Performing Archive

Geronimo

Ken Gonzales-Day, Scripps College

‘Wrapped in his blanket, a bronze enigma – a silent but irreconcilable criticism of our civilization! …They muffle themselves in their blankets and disappear over the edge of the hill into the dark valley. To throw the light of knowledge into that dark valley is the purpose of Mr. Curtis’ work.”
Gustave Kobbe, The San Francisco Call, 1911.

Perhaps no figure better exemplified the image of “the vanishing race” to Curtis in these early years than the image of Geronimo. As in a great many of his Native American portraits, Curtis once again employed the use of a blanket, both as a compositional device to direct the eye, and perhaps to cover any signs of contemporary life that may have been suggested by modern clothing. This image was taken in March 1905 and in his description, Curtis suggests that Geronimo was in a “retrospective mood” as he gazed off --constructed as an aging relic of a people in decline. In the text, Curtis explains that Geronimo was seventy-six years of age when the picture was taken in Carlisle, Pennsylvania, on the day before the inauguration of President Roosevelt. Geronimo had been invited to march in the inaugural parade.

It should be remembered that the first image in the first portfolio of large prints was “the Vanishing Race” and that the second image was Geronimo, who appeared frail and immobile. A monument of Native American history rendered immobile by a blanket which both frames and literally confined his motion.

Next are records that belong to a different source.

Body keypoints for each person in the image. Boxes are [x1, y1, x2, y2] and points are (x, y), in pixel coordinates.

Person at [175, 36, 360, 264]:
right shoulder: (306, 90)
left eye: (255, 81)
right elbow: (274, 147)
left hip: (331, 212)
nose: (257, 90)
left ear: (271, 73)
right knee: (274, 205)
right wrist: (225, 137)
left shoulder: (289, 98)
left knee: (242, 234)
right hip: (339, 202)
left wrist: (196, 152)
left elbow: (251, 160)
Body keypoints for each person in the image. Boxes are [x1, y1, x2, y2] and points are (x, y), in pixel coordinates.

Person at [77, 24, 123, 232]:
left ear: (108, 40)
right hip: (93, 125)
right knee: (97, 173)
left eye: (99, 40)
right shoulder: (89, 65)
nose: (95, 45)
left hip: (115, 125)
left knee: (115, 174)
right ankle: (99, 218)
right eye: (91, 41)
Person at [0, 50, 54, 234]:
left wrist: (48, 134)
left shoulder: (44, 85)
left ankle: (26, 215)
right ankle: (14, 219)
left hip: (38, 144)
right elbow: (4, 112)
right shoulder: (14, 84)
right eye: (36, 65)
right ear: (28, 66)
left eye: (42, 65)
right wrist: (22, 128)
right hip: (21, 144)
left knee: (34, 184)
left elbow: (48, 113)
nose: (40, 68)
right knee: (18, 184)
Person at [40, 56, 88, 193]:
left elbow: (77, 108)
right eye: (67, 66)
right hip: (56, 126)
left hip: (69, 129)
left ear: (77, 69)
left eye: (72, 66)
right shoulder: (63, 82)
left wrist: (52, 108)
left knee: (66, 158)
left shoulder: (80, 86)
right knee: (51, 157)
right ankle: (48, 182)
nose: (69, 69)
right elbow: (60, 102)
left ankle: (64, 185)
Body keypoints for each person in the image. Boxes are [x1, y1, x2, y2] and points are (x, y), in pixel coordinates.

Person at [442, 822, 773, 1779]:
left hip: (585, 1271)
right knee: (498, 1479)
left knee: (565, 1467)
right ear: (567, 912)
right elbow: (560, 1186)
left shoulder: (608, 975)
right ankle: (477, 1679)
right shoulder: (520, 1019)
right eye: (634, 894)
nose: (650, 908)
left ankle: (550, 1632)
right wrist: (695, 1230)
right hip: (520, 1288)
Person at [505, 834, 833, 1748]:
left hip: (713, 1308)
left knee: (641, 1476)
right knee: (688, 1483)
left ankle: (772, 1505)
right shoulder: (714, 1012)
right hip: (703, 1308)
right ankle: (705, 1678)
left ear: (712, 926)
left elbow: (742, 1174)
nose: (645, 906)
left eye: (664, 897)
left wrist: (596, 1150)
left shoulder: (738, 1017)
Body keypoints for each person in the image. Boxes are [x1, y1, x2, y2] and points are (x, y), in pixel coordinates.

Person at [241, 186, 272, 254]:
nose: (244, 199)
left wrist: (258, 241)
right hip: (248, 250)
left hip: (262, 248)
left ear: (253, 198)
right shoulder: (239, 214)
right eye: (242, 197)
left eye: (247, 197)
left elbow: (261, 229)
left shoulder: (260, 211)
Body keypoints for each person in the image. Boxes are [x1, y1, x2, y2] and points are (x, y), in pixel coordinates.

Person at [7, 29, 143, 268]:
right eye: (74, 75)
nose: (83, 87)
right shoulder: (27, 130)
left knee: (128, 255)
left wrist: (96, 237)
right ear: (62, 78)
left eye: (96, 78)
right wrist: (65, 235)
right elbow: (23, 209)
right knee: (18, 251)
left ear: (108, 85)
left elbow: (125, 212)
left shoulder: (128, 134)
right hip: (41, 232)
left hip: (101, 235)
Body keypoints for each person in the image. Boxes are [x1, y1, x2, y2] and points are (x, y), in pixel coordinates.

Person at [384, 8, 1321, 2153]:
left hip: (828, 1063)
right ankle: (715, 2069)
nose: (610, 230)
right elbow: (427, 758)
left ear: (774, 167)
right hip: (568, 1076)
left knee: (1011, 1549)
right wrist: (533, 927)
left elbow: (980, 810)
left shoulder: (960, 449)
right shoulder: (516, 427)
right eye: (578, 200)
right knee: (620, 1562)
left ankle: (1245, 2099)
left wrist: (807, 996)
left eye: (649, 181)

With the support of President Roosevelt Curtis is given the absolute freedom to enter any reservation he wanted to, with or without invitation. Francis E. Leupp, director of the Bureau of Indian Affairs, is quoted as saying Mr. Curtis’ “...careful methods have been such that he is the one historical prospector to whom I have felt justified in giving absolute freedom to move about in the Indian country, wherever he would.” This freedom also reminds us that the reservation was not autonomous state but is more akin to series of colonies managed by the United States government, and as is suggested by the quote, Curtis was given unlimited access “prospect” for human treasures in Native American lands – and to transform their images into both a record, as well as marketable goods.